US Government debt levels have risen above $21 trillion for the first time yesterday, standing now significantly higher than the yearly tax receipts income of around $3.27 trillion, half a trillion of which goes towards debt interest payments.

The borrowing rate is increasing at an accelerating speed. It used to be half a trillion a year, it now stands at $1 trillion every six months.

Current government debt levels.

As government spending is far higher than its income, it keeps borrowing at higher levels each year, otherwise called the deficit.

As such, it first needs to close that gap, before starting to repay the capital itself, with projections for both continuing to be pushed forwards every year.

To concertize it, if we compare government income to an average wage of $30,000 a year, the US government owes 7 times its income, standing at $210,000.
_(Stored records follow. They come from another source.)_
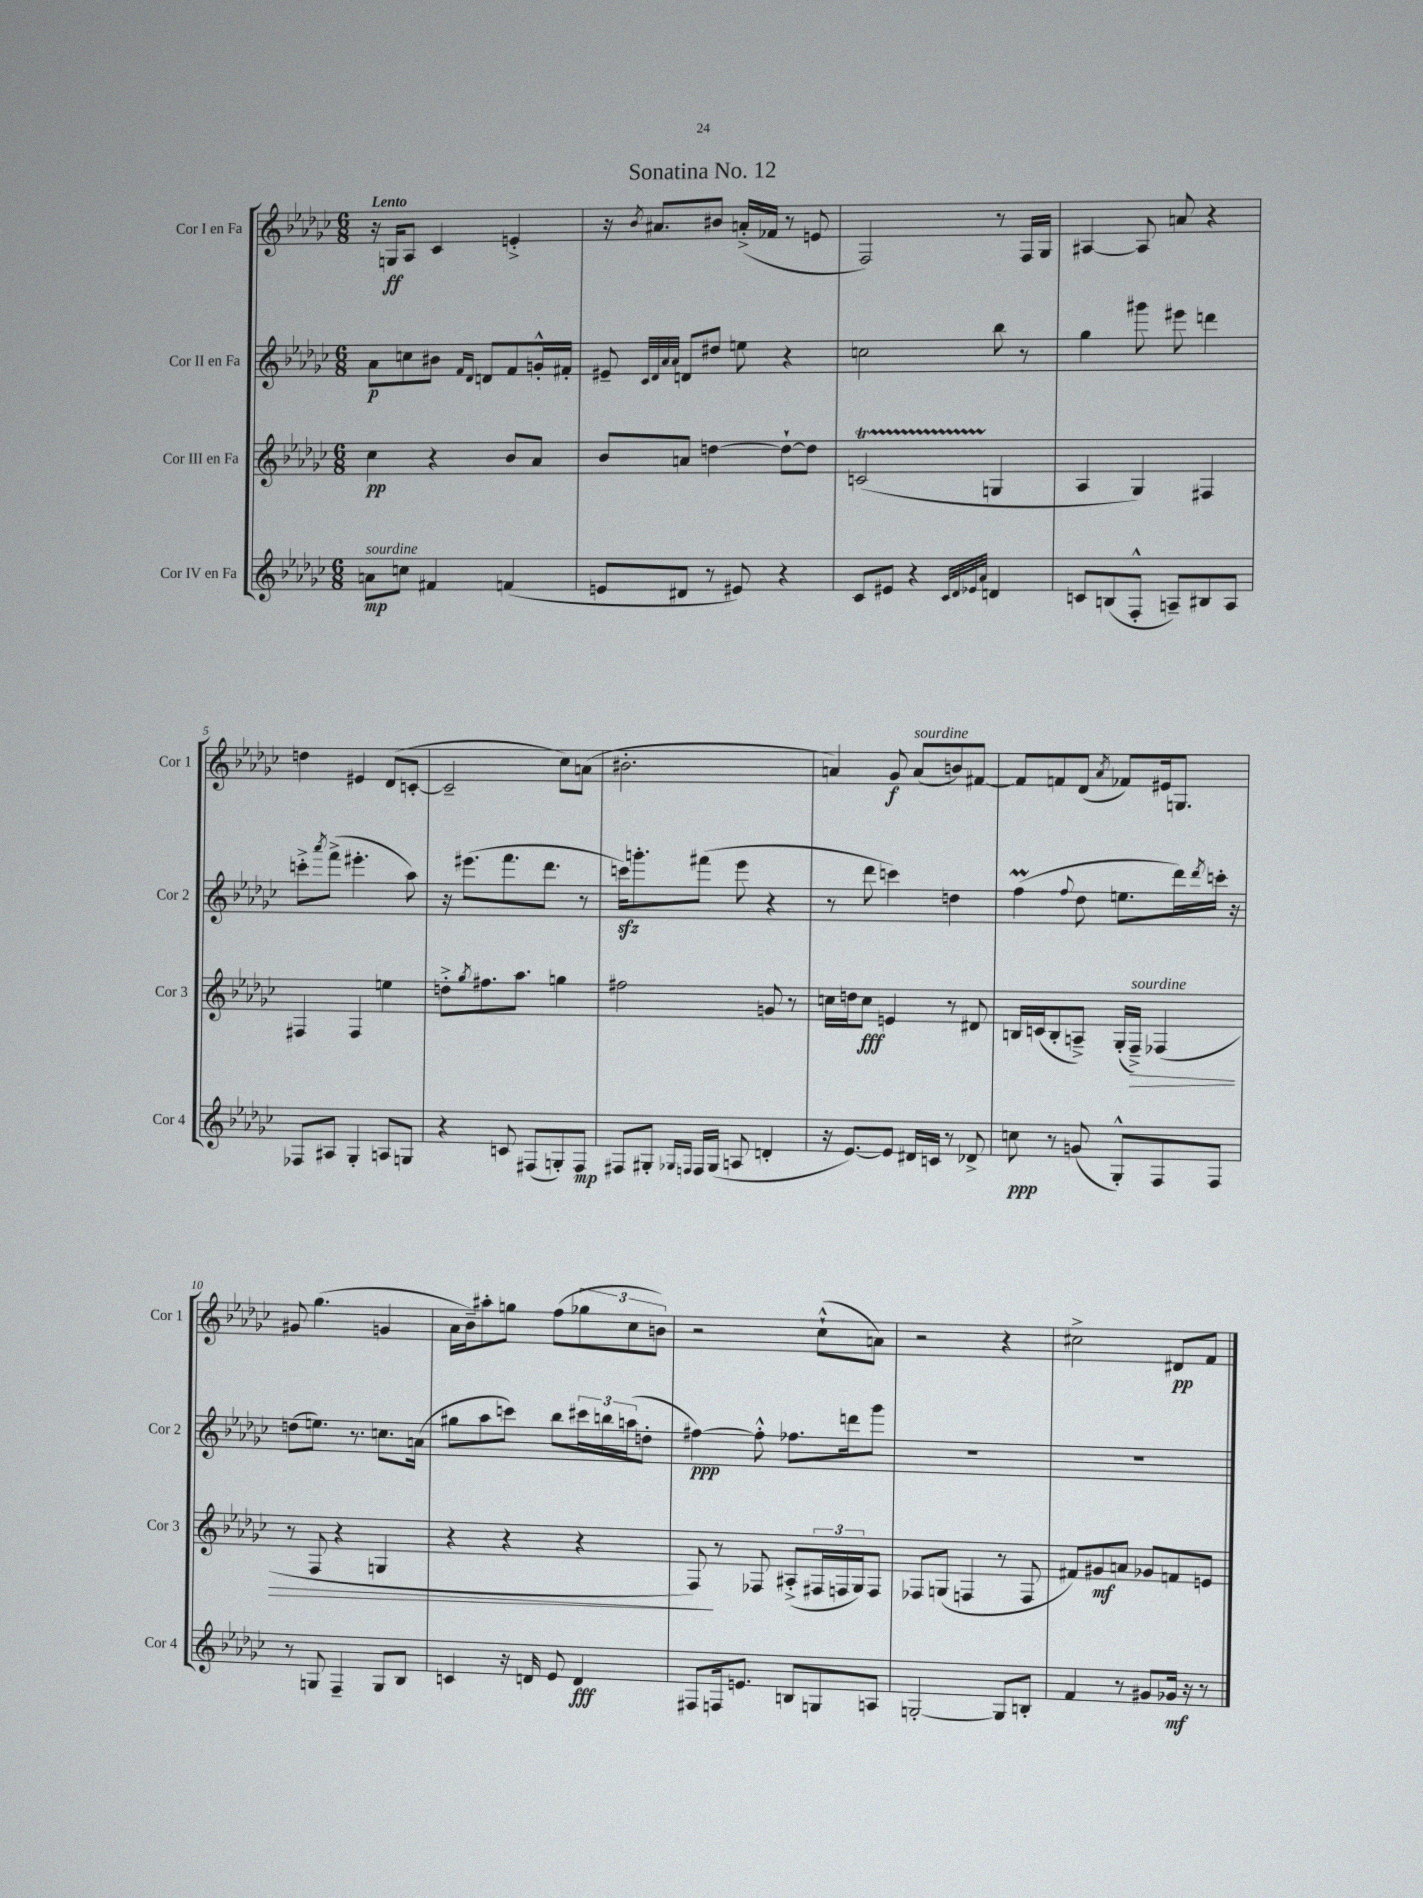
\header { title = "Sonatina No. 12" }
<<
\new StaffGroup <<
\new Staff = "s0" \with { instrumentName = "Cor I en Fa" shortInstrumentName = "Cor 1" } {
    \clef treble \key ges \major \numericTimeSignature \time 6/8 \tempo "Lento"
    r16 g16\ff aes8 ces'4 e'4-.-> |
    r16 \acciaccatura { bes'8 } ais'8. bis'8 a'16-.->( fes'16 r8 e'8 |
    f2) r8 f16 ges16 |
    ais4~ ais8 a'8 r4 |
    d''4 eis'4 des'8( c'8~-. |
    c'2-- ces''8) a'8( |
    bis'2.-. |
    a'4) ges'8\f a'8^\markup { \italic "sourdine" }( b'8) fis'8~ |
    fis'8 f'8 des'8( \acciaccatura { aes'8 } fes'8) eis'16 g8. |
    gis'8 ges''4.( g'4 |
    aes'16 bes'16--) ais''8-. g''8 f''8( \tuplet 3/2 { ges''8 ces''8 b'8) } |
    r2 ces''8-!-^( a'8) |
    r2 r4 |
    cis''2-> dis'8\pp f'8 \bar "|." |
}
\new Staff = "s1" \with { instrumentName = "Cor II en Fa" shortInstrumentName = "Cor 2" } {
    \clef treble \key ges \major \numericTimeSignature \time 6/8
    aes'8\p c''8 bis'8 \grace { f'16 des'16 } d'8 f'8 g'16-.-^ fis'16-. |
    eis'8-- \grace { ces'32 des'32 aes'32 aes'32 } d'8 dis''8 e''8 r4 |
    c''2 bes''8 r8 |
    ges''4 gis'''8 eis'''8 d'''4 |
    c'''8-.-> \acciaccatura { aes'''8 } f'''8->( eis'''4.-. aes''8) |
    r16 eis'''8.( f'''8. des'''8. r8 |
    c'''16\sfz) g'''8.-. fis'''8( ees'''8 r4 |
    r8 des'''8 c'''4) d''4 |
    f''4\prall( \appoggiatura { f''8 } des''8 e''8. des'''16) \acciaccatura { des'''8 } c'''16-. r16 |
    d''8( e''8.) r8. c''8. a'16( |
    gis''8 aes''8 c'''8) bes''8 \tuplet 3/2 { cis'''16 b''16 a''16( } d''8-. |
    fis''4~\ppp) fis''8-.-^ fes''8. d'''16 ges'''8 |
    R2. |
    R2. \bar "|." |
}
\new Staff = "s2" \with { instrumentName = "Cor III en Fa" shortInstrumentName = "Cor 3" } {
    \clef treble \key ges \major \numericTimeSignature \time 6/8
    ces''4\pp r4 bes'8 aes'8 |
    bes'8 a'8 d''4~ d''8~-! d''8 |
    c'2\startTrillSpan( g4\stopTrillSpan |
    aes4 ges4) fis4 |
    fis4 fis4 e''4 |
    d''8-.-> \acciaccatura { ges''8 } fis''8. aes''8. g''4 |
    fis''2 g'8 r8 |
    c''16 d''16 c''8\fff e'4 r8 dis'8 |
    b16 c'16( b8-. a8--->) ges16-.( f16--->\>^\markup { \italic "sourdine" }) fes4( |
    r8 f8 r4 g4 |
    r4 r4 r4 |
    f8\!) r8 fes8 ais8-.->( \tuplet 3/2 { fis16 f16 ges16) } f8 |
    fes8 g8( f4 r8 f8 |
    fis'8) gis'8\mf a'8 ges'8 f'8 e'8 \bar "|." |
}
\new Staff = "s3" \with { instrumentName = "Cor IV en Fa" shortInstrumentName = "Cor 4" } {
    \clef treble \key ges \major \numericTimeSignature \time 6/8
    a'8\mp^\markup { \italic "sourdine" } c''8 fis'4 f'4( |
    e'8 dis'8 r8 eis'8) r4 |
    ces'8 eis'8 r4 \grace { ces'32 des'32 ees'32 aes'32 } d'4 |
    c'8 b8( f8-.-^ a8--) bis8 a8 |
    fes8 ais8 ges4-. a8 g8 |
    r4 c'8 fis8( g8-.) fis8\mp |
    fis8 gis8-. \grace { ges16 f16 } f16 ges16( a8 d'4-. |
    r16 ees'8.~) ees'8 dis'16 c'16 r8 des'8-> |
    c''8\ppp r8 g'8( ges8-.-^) f8 f8 |
    r8 g8 f4-- g8 bes8 |
    c'4 r16 d'16 ees'8 d'4\fff |
    fis8 f16 e'8. b8 g8 a8 |
    g2~-. g8 b8-. |
    f'4 r8 gis'8 ges'16\mf r16 r8 \bar "|." |
}
>>
>>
On top, it is spending around $40,00 a year, thus is growing that debt by around $10,000 each year, now accelerating it to $10,000 every six months.

For an average family, that $210,000 would be a mortgage, but what house the US government is buying is unclear. There is a hint however:

US Government Debt Historical

Government debt levels were pretty stable prior to the 2008 banking collapse. They gradually grew since the 50s, but at a far slower pace than tax income grew.
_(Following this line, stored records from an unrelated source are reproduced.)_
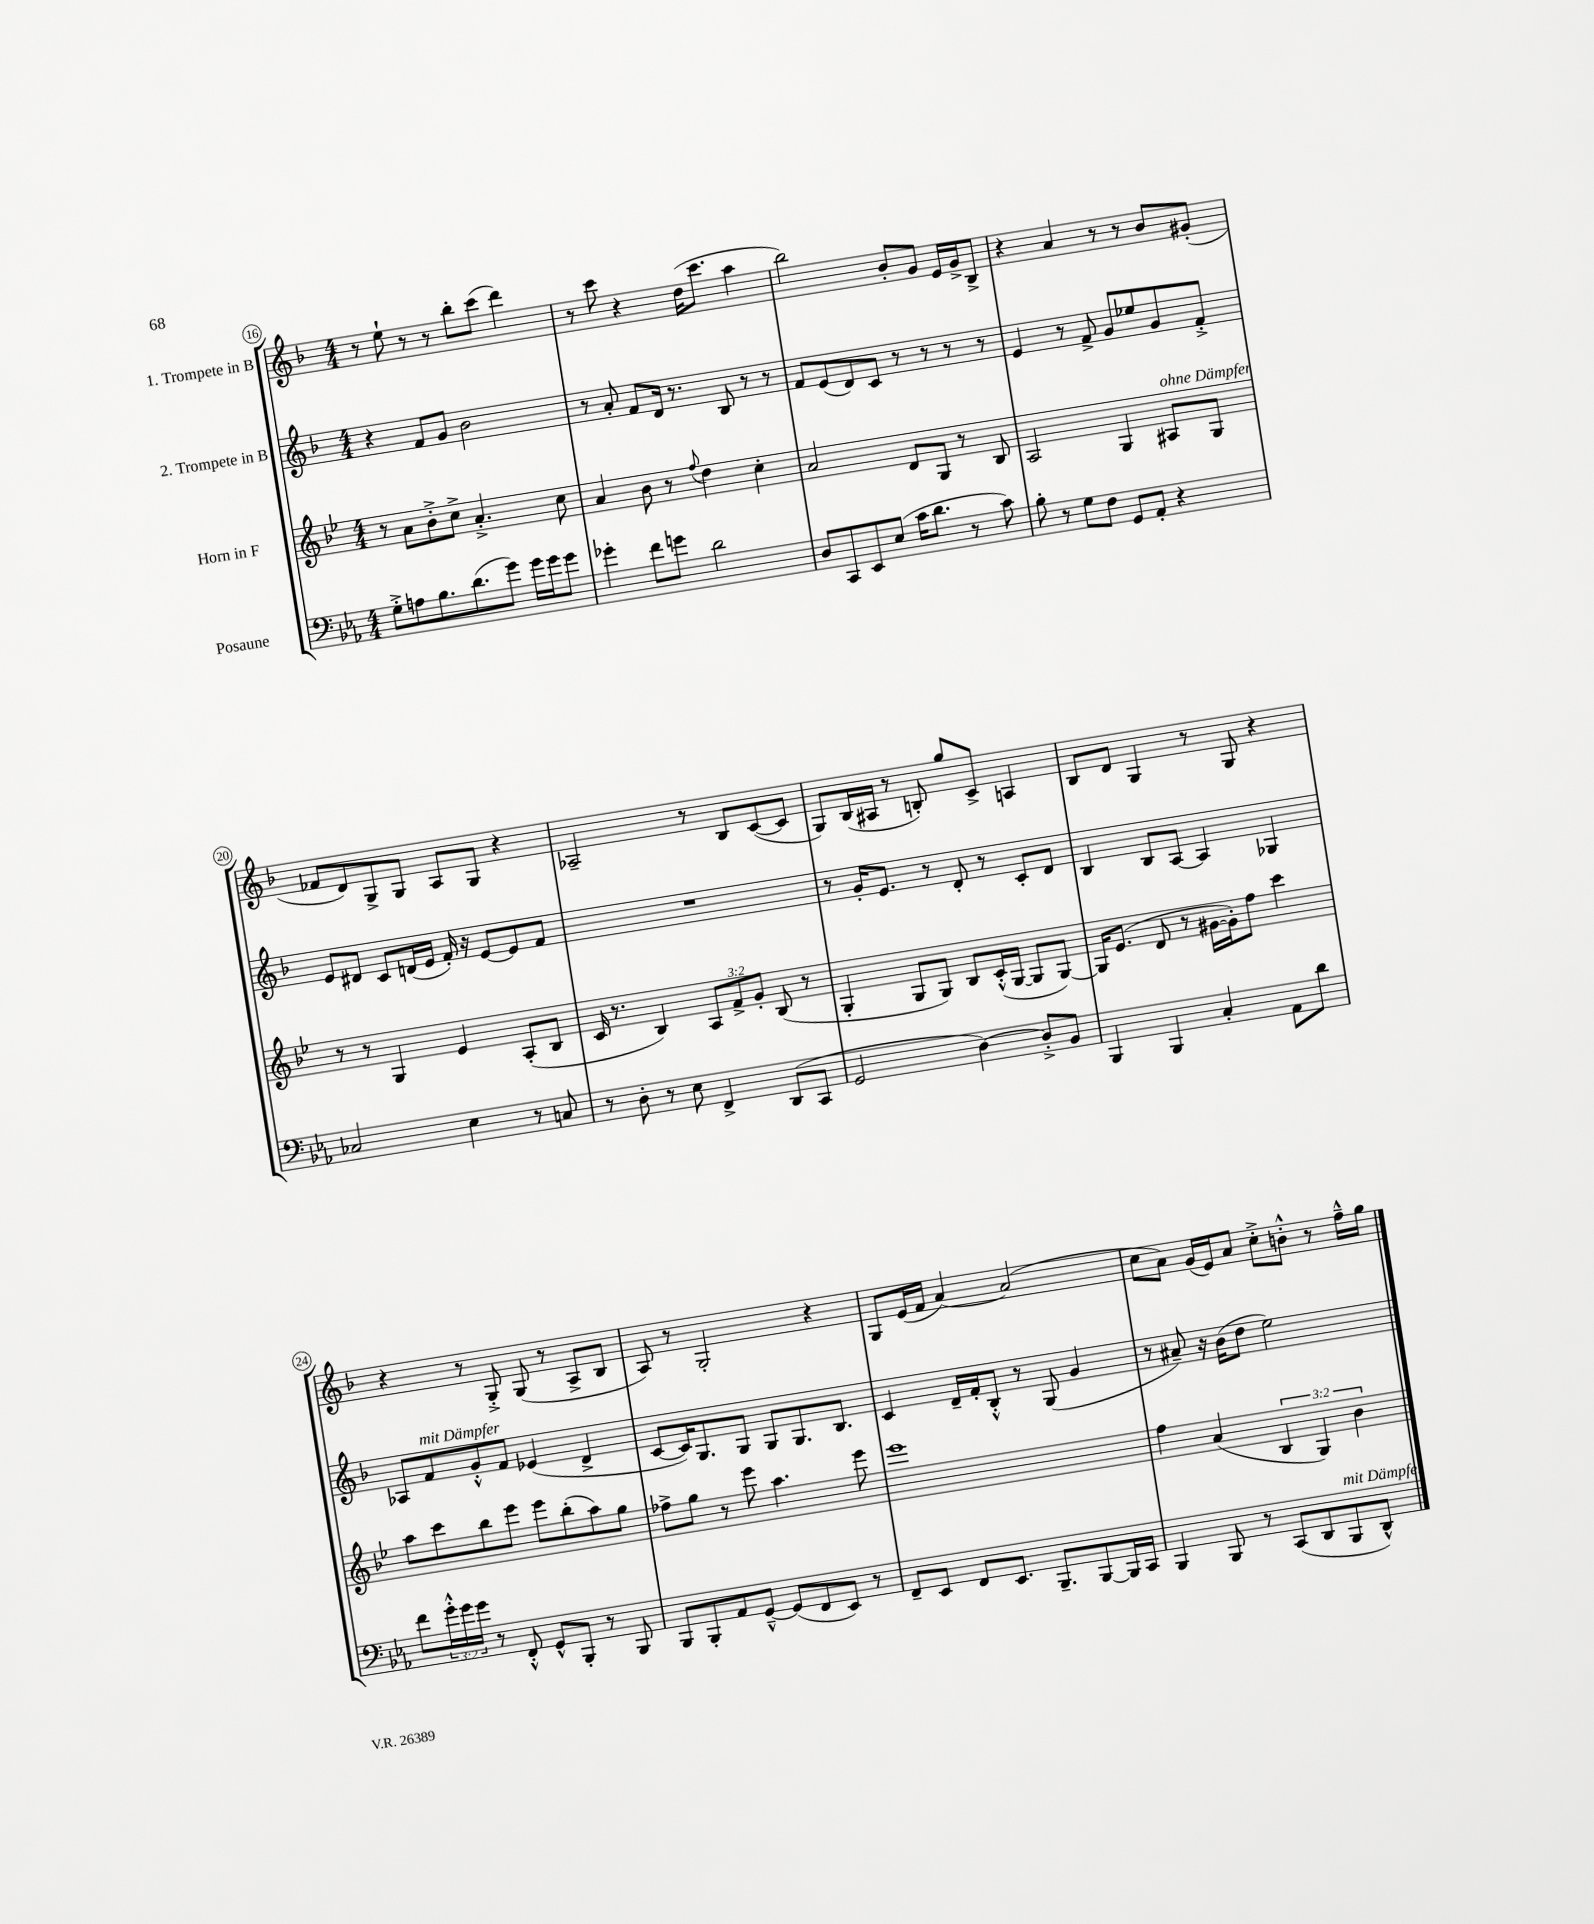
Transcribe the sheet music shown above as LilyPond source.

<<
\new StaffGroup <<
\new Staff = "s0" \with { instrumentName = "1. Trompete in B" } {
    \clef treble \key f \major \numericTimeSignature \time 4/4
    r8 e''8-! r8 r8 bes''8-. c'''8( d'''4) |
    r8 c'''8 r4 d''16( c'''8. a''4 |
    bes''2) bes'8-. g'8 e'16 g'16-> bes8-> |
    r4 a'4 r8 r8 bes'8 gis'8-.( |
    fes'8 d'8) g8-> g8 a8 g8 r4 |
    aes2-- r8 bes8 c'8~( c'8 |
    g8) bes16( ais16 r8 b8-.) g''8 c'8-> a4 |
    bes8 d'8 g4 r8 g8 r4 |
    r4 r8 g8-.-> g8( r8 a8-> bes8 |
    a8) r8 g2-. r4 |
    g8 e'16( f'16 a'4~) a'2( |
    c''8 a'8) g'16( e'16) a'8 c''8-.-> b'8-.-^ r8 f''16---^ g''16 \bar "|." |
}
\new Staff = "s1" \with { instrumentName = "2. Trompete in B" } {
    \clef treble \key f \major \numericTimeSignature \time 4/4
    r4 f'8 g'8 bes'2 |
    r8 a'8-. f'8 d'16 r8. bes8 r8 r8 |
    f'8 e'8( d'8) c'8 r8 r8 r8 r8 |
    e'4 r8 f'8-> g'8 ees''8 g'8 f'8-.-> |
    e'8 dis'8 c'8 d'16( e'16 f'16-.) r16 e'8~ e'8 f'8 |
    R1 |
    r8 g'16-. e'8. r8 d'8-. r8 c'8-. d'8 |
    bes4 bes8 a8~ a4 ges4 |
    aes8 f'8^\markup { \italic "mit Dämpfer" } g'8-.-^ f'8 ees'4( d'4-> |
    c'8~ c'16) g8. g8 g8 g8. bes8. |
    c'4 d'16-- f'16-. bes8-.-^ r8 g8( g'4 |
    r8 ais'8--) r16 bes'16( d''8 e''2) \bar "|." |
}
\new Staff = "s2" \with { instrumentName = "Horn in F" } {
    \clef treble \key bes \major \numericTimeSignature \time 4/4 \override Staff.TupletNumber.text = #tuplet-number::calc-fraction-text
    r8 a'8 bes'8-.-> c''8-> a'4.-.-> c''8 |
    a'4 bes'8 r8 \appoggiatura { f''8 } d''4 c''4-. |
    a'2 d'8 g8 r8 bes8 |
    a2 g4 ais8^\markup { \italic "ohne Dämpfer" } g8 |
    r8 r8 g4 ees'4 a8-.( bes8 |
    c'16 r8. bes4) \tuplet 3/2 { a8 f'8-> g'8-. } bes8( r8 |
    g4-. g8 g8) bes8 c'16-.-^( g16~ g8 g8~) |
    g16 ees'8.( d'8 r8 gis'16~ gis'16-.) f''8 c'''4 |
    a''8 c'''8 bes''8 ees'''8 ees'''8 bes''8-.( a''8) g''8 |
    fes''8-> g''8 r8 ees'''8 a''4. ees'''8 |
    ees'''1 |
    f''4 a'4( \tuplet 3/2 { bes4 g4) bes'4 } \bar "|." |
}
\new Staff = "s3" \with { instrumentName = "Posaune" } {
    \clef bass \key ees \major \numericTimeSignature \time 4/4 \override Staff.TupletNumber.text = #tuplet-number::calc-fraction-text
    g8-.-> a8 bes8. d'8.( g'8) g'16 g'16 g'8 |
    ges'4-. f'8 g'8 d'2 |
    d8 c,8 ees,8 ees8( c'16 d'8. r8 c'8) |
    bes8-. r8 g8 f8 g,8 aes,8-. r4 |
    ces2 ees4 r8 c8 |
    r8 d8-. r8 ees8 f,4-> d,8( c,8 |
    g,2 d4~) d8-.-> bes,8 |
    bes,,4 bes,,4 c4-. aes,8 d'8 |
    f'8 \tuplet 3/2 { g'16-.-^ g'16 g'16 } r8 f,8-.-^ g,8-^ bes,,8-. r8 bes,,8 |
    bes,,8 bes,,8-. aes,8 g,8~---^ g,8( f,8 ees,8) r8 |
    f,8-- ees,8 f,8 ees,8. bes,,8.-- bes,,8~ bes,,16 c,16 |
    bes,,4 bes,,8 r8 c,8( d,8 bes,,8^\markup { \italic "mit Dämpfer" } d,8-^) \bar "|." |
}
>>
>>
\layout { \context { \Score currentBarNumber = #16 \override BarNumber.stencil = #(make-stencil-circler 0.1 0.3 ly:text-interface::print) } }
As can be seen above, it took five years for government debt to rise by one trillion between 2000 and 2005, despite that period seeing the dotcom crash, the horrible events of 2001 and the launching of two wars.

Then, around 2008, government debt levels double. They continue to quickly grow, and have now more than doubled since then.

Making the above projected estimates very wrong. They projected in 2016 the gap between income and spending would close by 2027, but not turn into a surplus – that is more income than spending – until after that.

That’s clearly not the case as government debt is some $7 trillion higher now than it was projected only two years ago. Raising questions regarding the basis of such projections.

Around 50% of this debt is foreign governments, banks and funds lending to the United States government through bond markets. Showing some high degree of trust considering 7x income debt levels.

But that trust can always swing, and more importantly, taxpayers are effectively burning half a trillion a year in debt interest, now nearing a trillion. A third of all tax income. So giving it to banks and government funds and rich billionaires that hold these bonds.

And doing so for decades to come, because there seems to be no end in sight to this constant evergrowing borrowing bubble.